= Richard Harvey (astrologer) =

English astrologer, theologian and controversialist

Richard Harvey (1560–1630) was an English astrologer, theologian and controversialist.

==Life==
Harvey was baptised 15 April 1560 at Saffron Walden, where his father John Harvey was a ropemaker. He was a brother of Gabriel Harvey and John Harvey (also an astrologer). He entered Pembroke Hall, Cambridge as a pensioner on 15 June 1575, proceeding B.A. 1578 and commencing M.A. 1581, and was elected fellow of his college. A noted Ramist, he once was placed in the stocks for breaking windows at Peterhouse, in retaliation for a student satire Duns Furens there.

Harvey was ordained deacon and priest in 1585, and in 1586 became rector of Chislehurst, in Kent.

==Works==
Harvey's first book An Astrological Discourse (1583) made some stir. In it he defended judicial astrology, replying to his brother Gabriel., and gave a weather forecast for Sunday, 28 April 1583 of a great wind presaging further apocalyptic events. Harvey was here drawing on Cyprian Leowicz and Regiomontanus. With it Harvey printed A Compendious Table of Phlebotomie or Bloudletting, of eight pages, containing an "auncient commendation" of phlebotomy. The prediction failed, and Harvey was ridiculed. He was mocked in the tripos verses at Cambridge, as his brother Gabriel's enemy Thomas Nashe, reported, by the comic actor Richard Tarleton, and by the ballad writer William Elderton. Thomas Heth wrote a reply.

In 1590 Harvey published A Theologicall Discovrse of the Lamb of God and his enemies with a dedication to Robert Devereux, 2nd Earl of Essex, The work comprised the substance of sermons which, according to Nashe, had been preached three years earlier. Harvey wrote that the book explained his attitude to the Martin Mar-Prelate controversy. He steered a middle line between the bishops and their opponents, and criticised "poets and writers, who had taken part in the dispute". An anonymous tract Plaine Percevall, the Peacemaker of England, sweetly indevoring with his blunt persuasions to botch up a reconciliation betwixt Mart-on and Mart-other (1590?) supported the Puritan side of the controversy, and made contemptuous mention of the tract entitled The Pappe with a Hatchet ascribed to John Lyly.

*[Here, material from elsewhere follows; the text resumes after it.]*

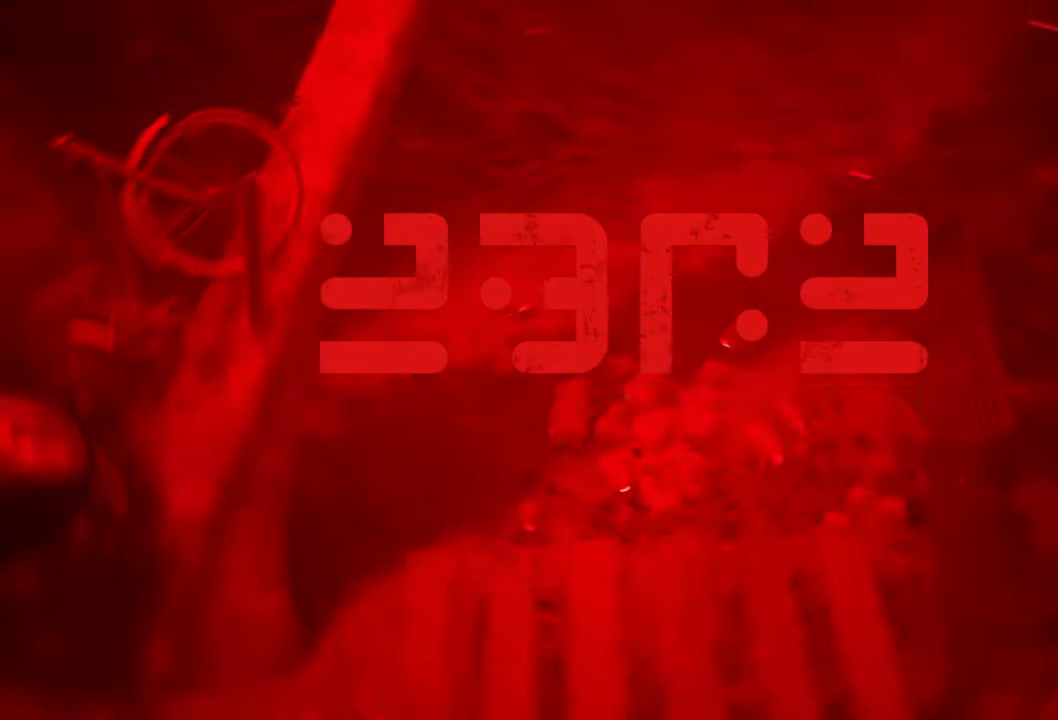
{"buttons": [], "left_stick": "center", "right_stick": "up-right", "events": [[60, "right_stick", "center"], [240, "right_stick", "down"], [420, "right_stick", "up-right"]]}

Harvey's abuse of men of letters stirred Robert Greene to the attack on Harvey and his brothers Gabriel and John, A Quippe for an Upstart Courtier (1592, not extant). In the literary quarrel which followed between Gabriel Harvey and Nashe, Greene's champion Nashe parodied Richard's Astrological Discourse of 1583 in A Wonderfull, strange, and miraculous Astrologicall Prognostication, 1592. In his Strange Newes of the Intercepting of certain Letters, 1592, Nashe spoke of Richard as "a notable ruffian with his pen". According to Nashe, Harvey lost his benefice through incompetency, and eloped with and married a daughter of Thomas Mead the judge. He may have gone blind, as Nashe alleged.

Publications:

- Mercurius sive lachrymæ in obitum D. Thomæ Smith (printed at the end of Gabriel Harvey's Smithus, 1578).
- An Astrological Discourse upon the great and notable Conjunction of two Superiour Planets, Saturne and Jupiter, which shall happen on the 28 day of April 1583 … with a briefe Declaration of the Effectes which the late Eclipse of the Sunne 1582 is yet hereafter to woorke: written newly by R. H. London, 1583 (two editions), dedicated to John Aylmer, bishop of London.
- Ephemeron sive Pæana: in gratiam propurgatæ reformatæque dialecticæ, London, 1583, dedicated to the Earl of Essex, a Ramist work.
- A Theologicall Discovrse of the Lamb of God and his enemies, 1590.
- Philadelphus, or a Defence of Brutes and the Brutans History, London (by Iohn Wolfe), 1593, dedicated to the Earl of Essex, in which George Buchanan is addressed. It contains the first known use of the word "Anthropology" in English: "Genealogy or issue which they had, Artes which they studied, Actes which they did. This part of History is named Anthropology."